Once he determined that Sam McCall, the department’s newest rookie and Carter’s friend, was his backup, Carter left the station and headed out in the direction of Laurel Hollow Road, where the Jefferson clan had lived for decades. The fifteen-minute drive to Liggett Mountain would take Carter from the charming ambiance of sleepy Holly River to the run-down shabbiness of the cabins outside town. This was the part of the county the tourists never saw and the part where few residents ever managed to escape their poverty.

He smiled when he remembered Betsy’s warning when he’d left. “You take care, Carter,” she’d said.

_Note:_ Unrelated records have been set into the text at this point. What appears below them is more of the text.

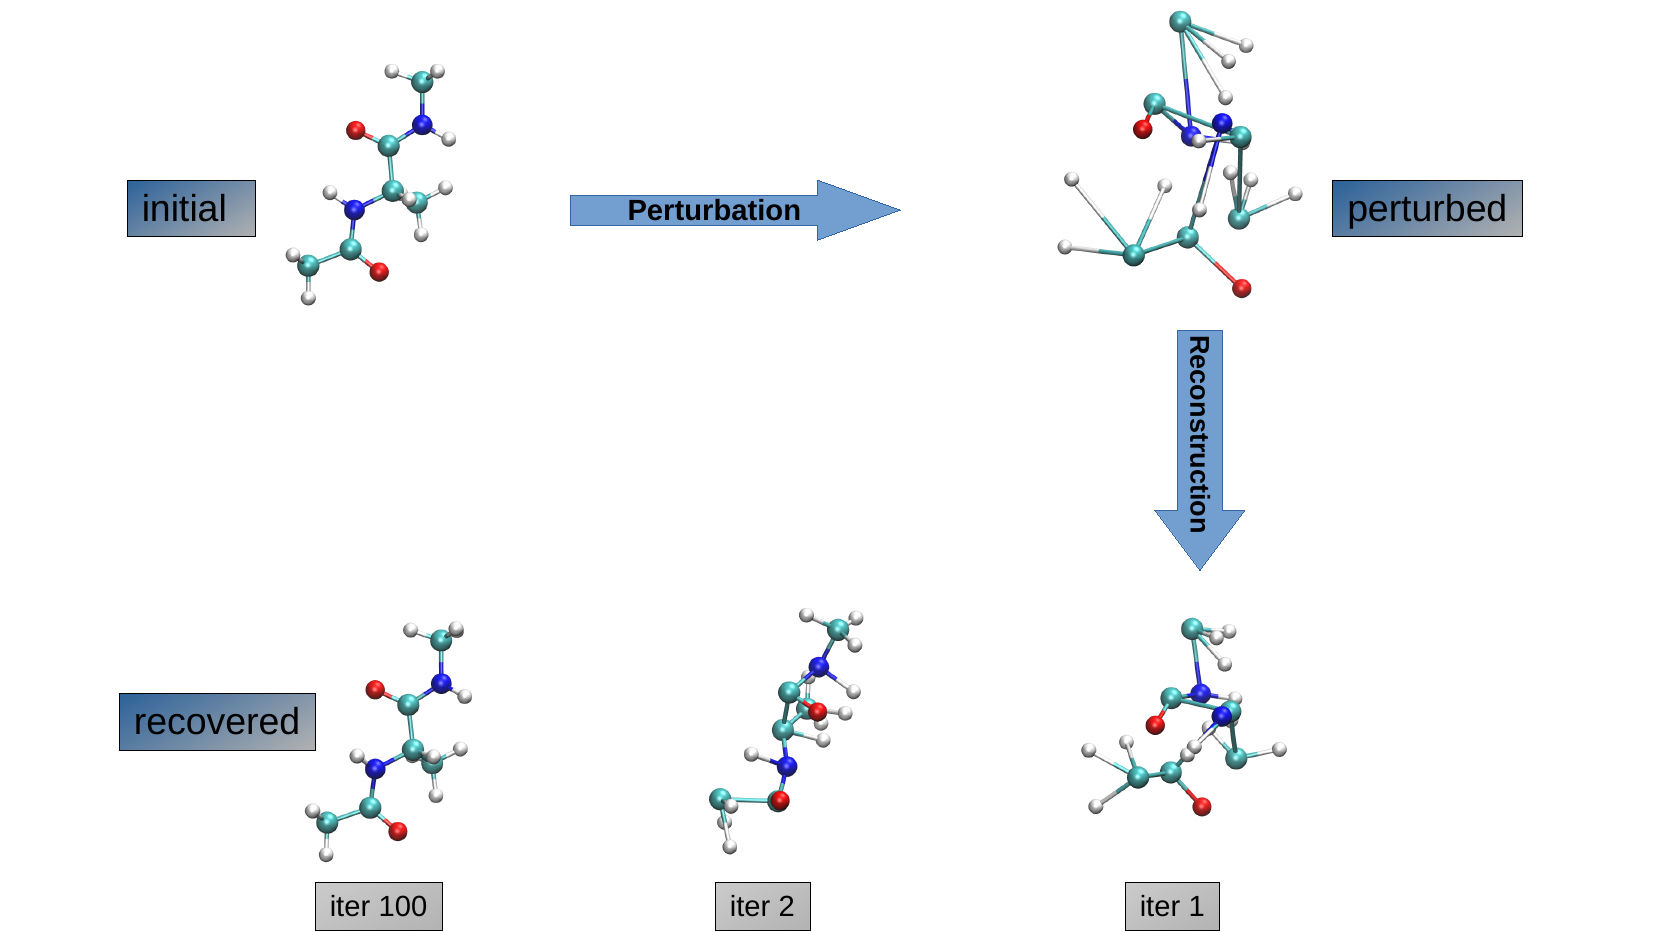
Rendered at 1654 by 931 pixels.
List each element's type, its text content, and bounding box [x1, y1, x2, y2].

picture [255, 0, 1333, 893]
text_box iter 1 [1125, 882, 1220, 931]
text_box perturbed [1332, 180, 1523, 237]
text_box iter 100 [315, 882, 443, 931]
text_box Reconstruction [1154, 330, 1245, 571]
text_box Perturbation [570, 180, 901, 241]
text_box iter 2 [715, 882, 811, 931]
text_box recovered [119, 693, 316, 751]
text_box initial [127, 180, 256, 237]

She was almost like a favorite aunt and never failed to issue similar warnings to all of Holly River’s eight officers.

Soon the terraced, manicured lawns of Holly River’s more prosperous residents gave way to the scrub and unkempt forested areas of the folks who couldn’t afford gardeners, HOA bills or even ride-on lawnmowers. Some of the lawns, if a guy could even call them that, hadn’t been tended in years and had been taken over by rocks and dry, sandy soil.

An old tire with a weary-looking mailbox post sprouting from its center marked the Jefferson cabin, the one Dale’s parents had left to their oldest son—the one where the younger brother, Lawton, lived now after getting out of prison. Lawton hadn’t been as lucky as his older brother. He’d been caught red-handed spray painting the mayor’s BMW. That might not have landed him in the state penitentiary, but the twenty pounds of freshly manufactured methamphetamine next to the illegal firearm in the trunk of his old Buick did—for eight years.

As he pulled up the gravel drive to the house, Carter couldn’t help noticing how worn out this place was. He didn’t know why the battered chimney, looking like a mouth of missing teeth, was still standing. And surely the dozen patches on the shingle roof didn’t keep the rain out. Carter figured there wasn’t much extra cash for repairs. Dale’s part-time jobs barely kept the electricity on and oil heat burning in the winter.